From their Stylebook:
The AP said it would continue to use Gulf of Mexico, while also noting Trump’s decision, to ensure that names of geographical features are recognizable around the world.
From the piece:
Julie Pace, AP’s senior vice president and executive editor, wrote to White House Chief of Staff Susie Wiles on Wednesday objecting to the moves.
“The actions taken by this White House were plainly intended to punish the AP for the content of its speech,” Pace wrote. “It is among the most basic tenets of the First Amendment that the government cannot retaliate against the public or the press for what they say.”
This is stupid. This is deadly important.
If the White House can successfully block the AP—a news wire—from press events without too much blowback, they will continue to push the envelope. It’s the name of a body of water now, it’s unflattering coverage later. This is how we lose a free press, which is critical to a healthy democracy.
We certainly don’t want a Royal Rota situation on our hands.
👉🏻What I’m working on:
How to cover this moment. I’ve had so many people reach out. asking what I’m reading, how I’m sifting through the news, what to focus on, etc. In all honesty, I’m struggling with the same thing.
I think I know where to start. Maybe half the battle is just…starting. Diving in, sharing what I know and going from there. It’s how this entire (gestures around) career started. I didn’t have an extensive background on the British Royal Family or British Media, but I was curious. Plus, I knew the importance of media literacy and fair and balanced reporting. (Good pep talk!)

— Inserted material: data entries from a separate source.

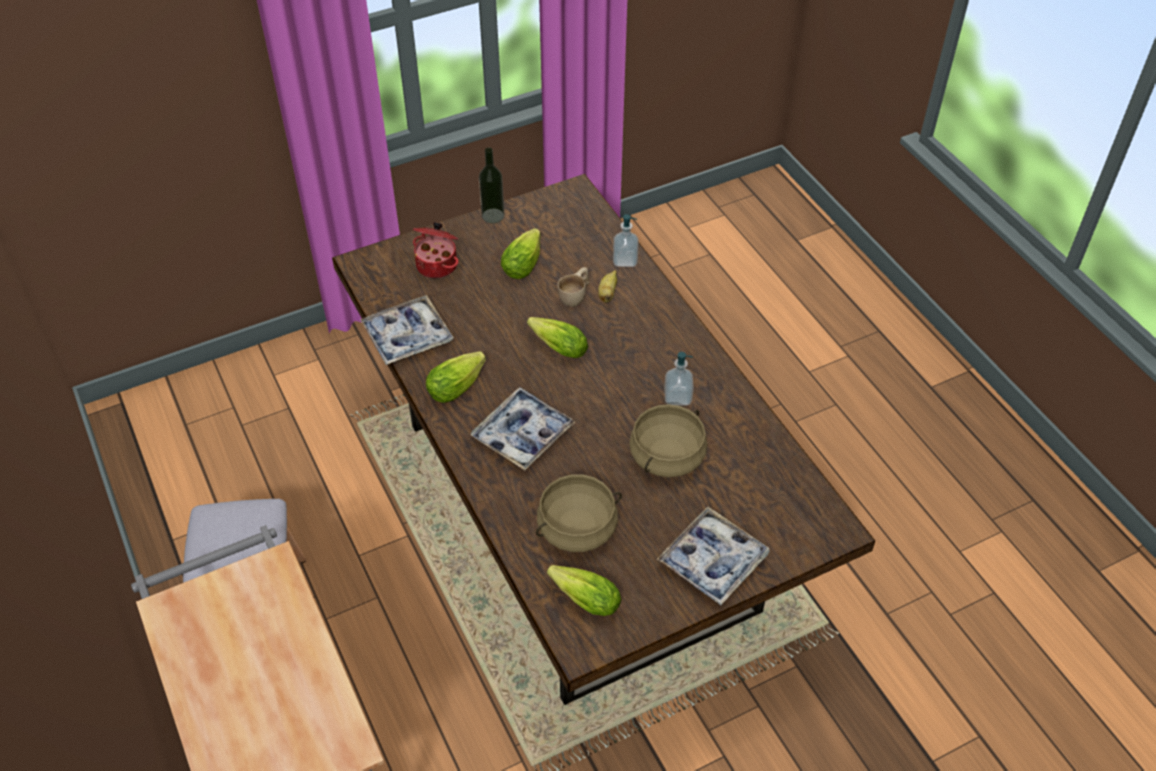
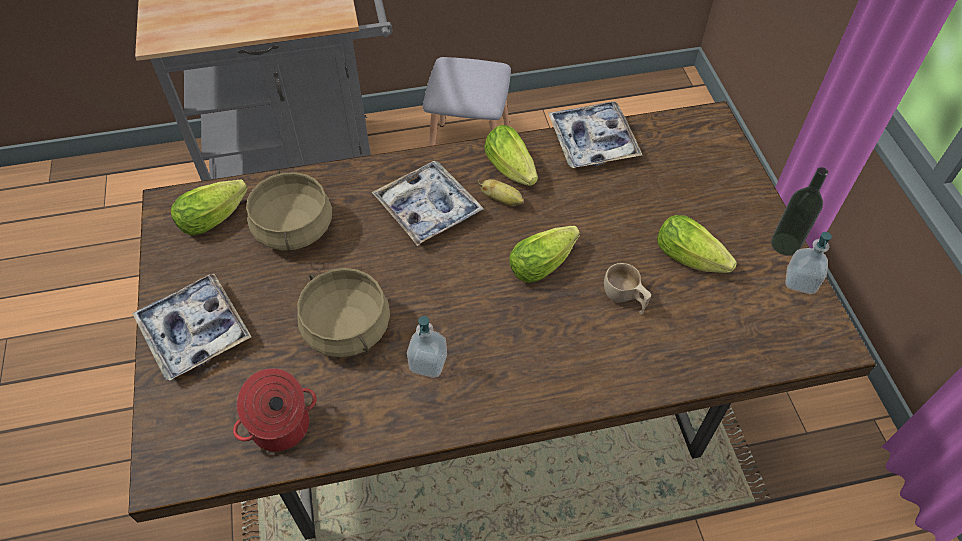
camera: 105 degrees right, 5 degrees up
(437, 265) = (700, 180): cooking pot -> cooking pot (281, 427)
(607, 293) = (622, 333): banana -> banana (502, 200)
(625, 260) = (683, 368): soap dispenser -> soap dispenser (800, 281)

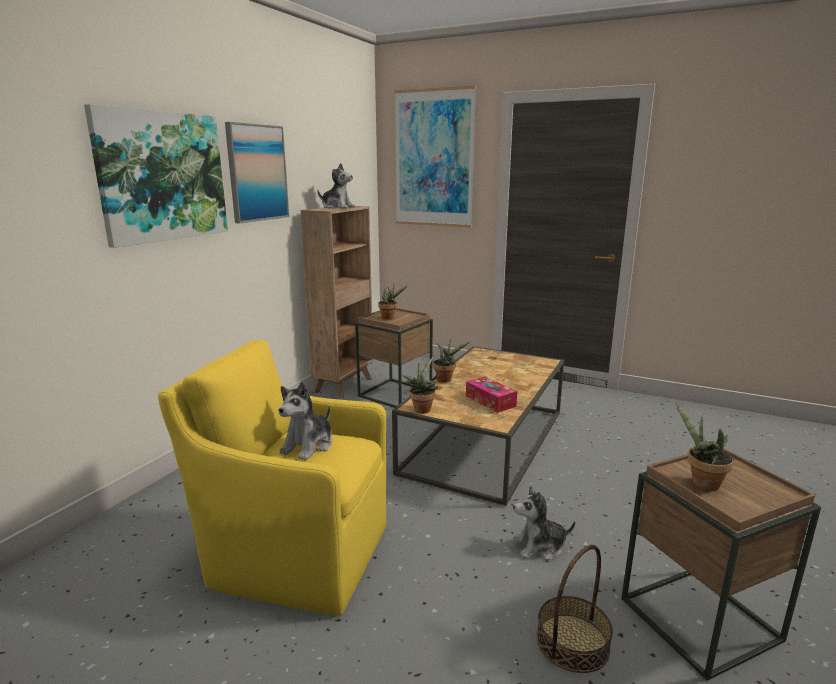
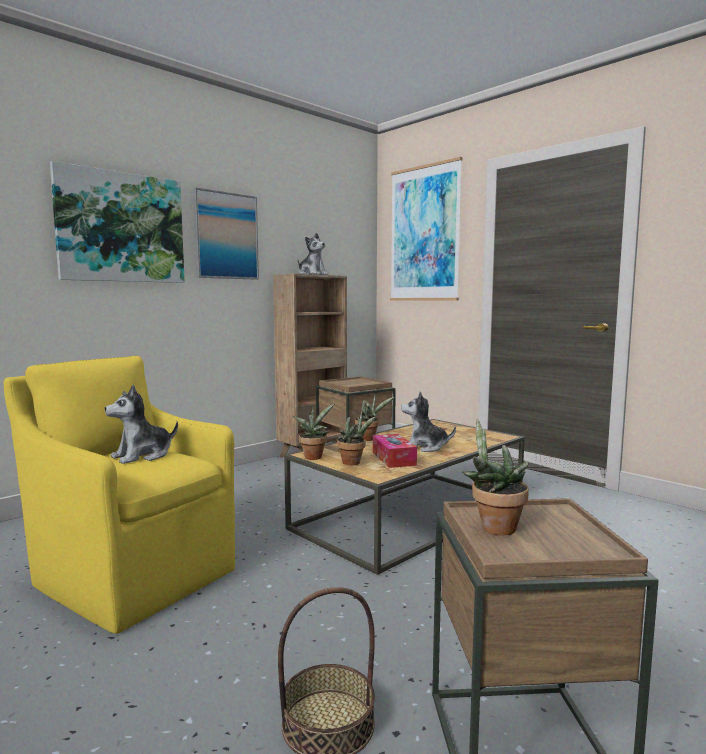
camera: 20 degrees right, 10 degrees down
(390, 318) = (350, 383): potted plant -> potted plant (354, 463)
(540, 547) = (380, 620): plush toy -> plush toy (425, 447)

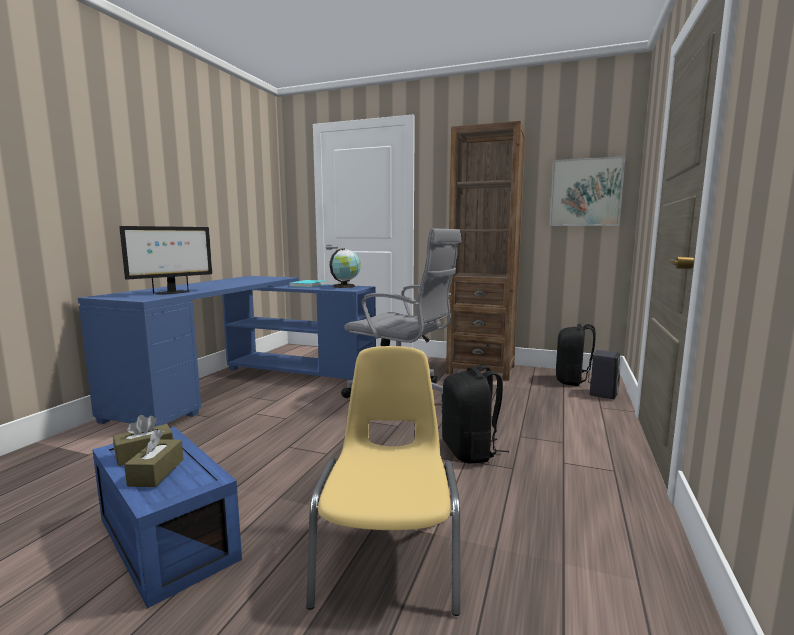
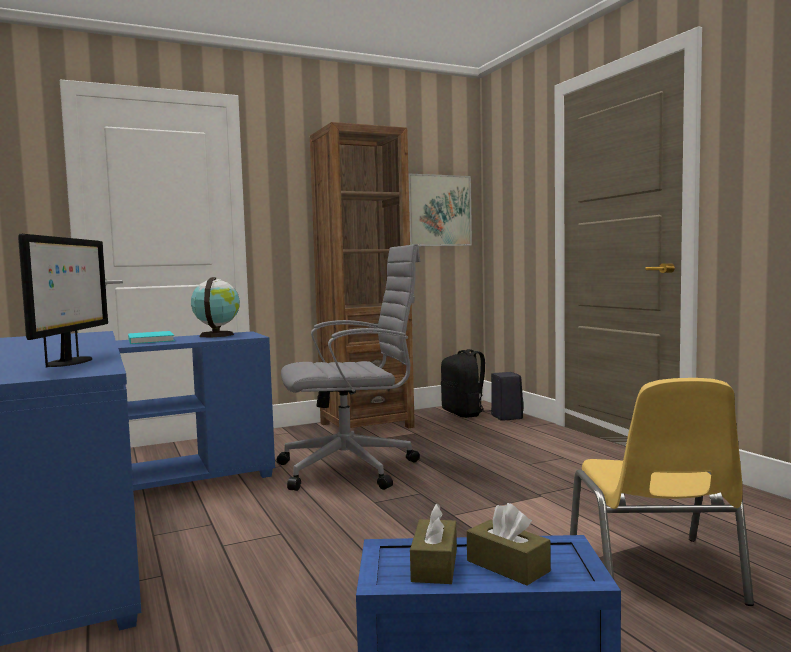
camera: 45 degrees left, 5 degrees down
(389, 555) = (654, 571): yellow chair -> yellow chair turned 135 degrees counterclockwise
(470, 451) = (525, 487): black backpack -> none

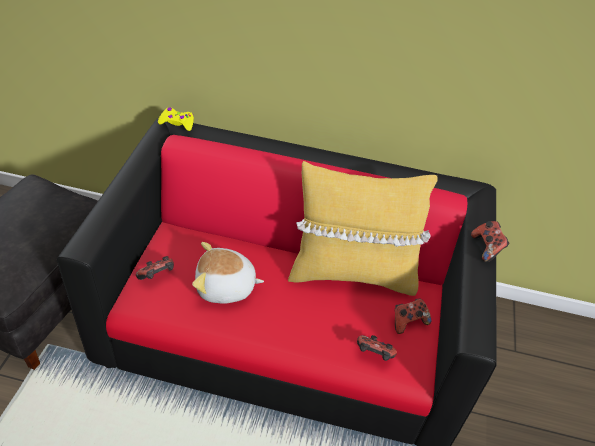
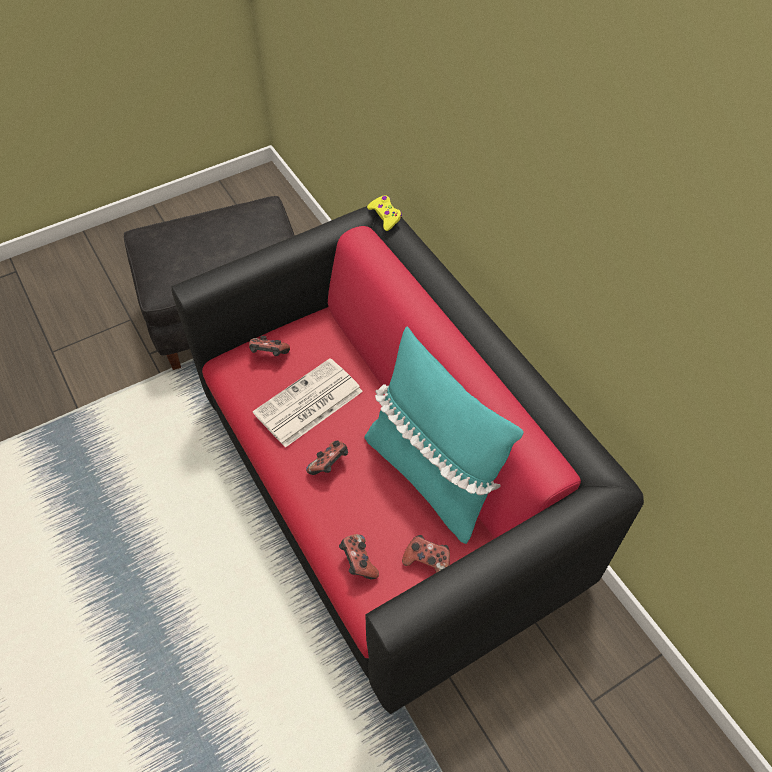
camera: 50 degrees right, 10 degrees up
(225, 287) = (308, 404): plush toy -> newspaper
(352, 273) = (431, 475): yellow pillow -> turquoise pillow
(487, 248) = (526, 548): game controller -> game controller (329, 465)

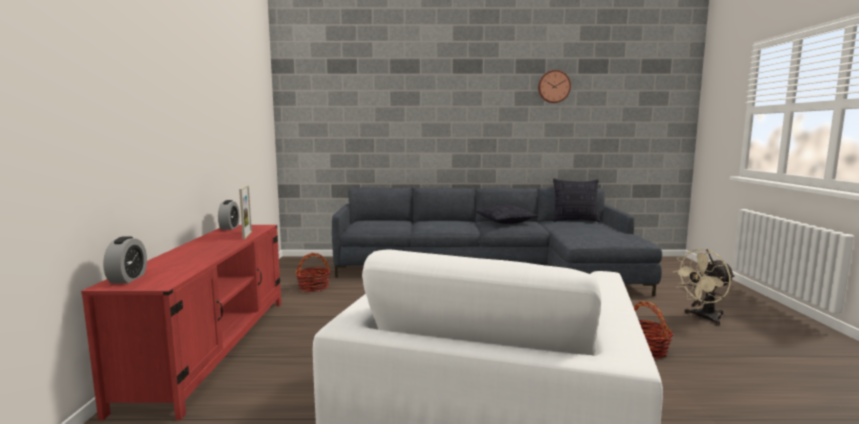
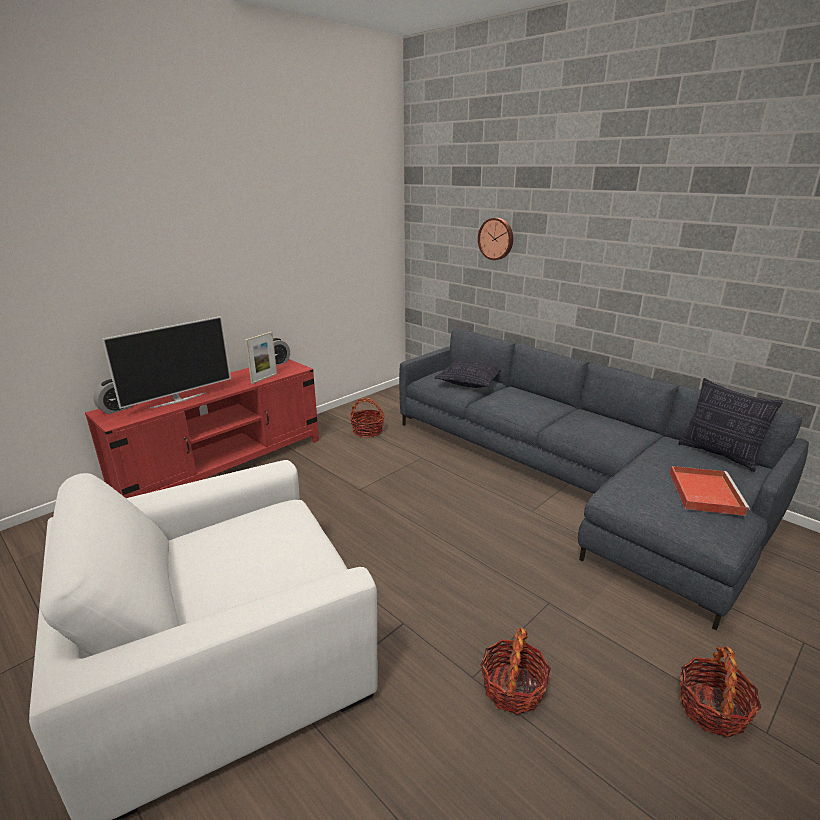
camera: 45 degrees right, 15 degrees up
(193, 259) = (178, 400): none -> television
(506, 222) = (596, 424): pillow -> pillow (470, 382)
(553, 86) = (755, 220): wall clock -> wall clock (496, 238)
(604, 229) = (704, 492): none -> red tray
(703, 318) = (712, 709): beige fan -> basket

I started yesterday with a video about Trump’s pick to lead the Dept. of Education and the larger goal of eliminating it all together.
There was some, predictably, bad reporting, but also a bright spot that we should hold on to.
I hope you do something lovely for yourself this weekend. Stay sane. Stay off Twitter.
♥️ Happy Valentine’s Day!
-Meredith
If there is one reason I wish more people could read Spare, it's so that they fully understand that the media will gleefully tear apart every shred of your life if you're even tangentially relevant to Harry or Meghan for minutes, hoping for miniscule crumbs they can fabricate into full scale outrages against the couple.
It should stand as a tribute to their good behavior in Montecito that absurd drivel like this gets blown up into media talking points for weeks... if they had literally one whiff of something serious afoot, we would already know.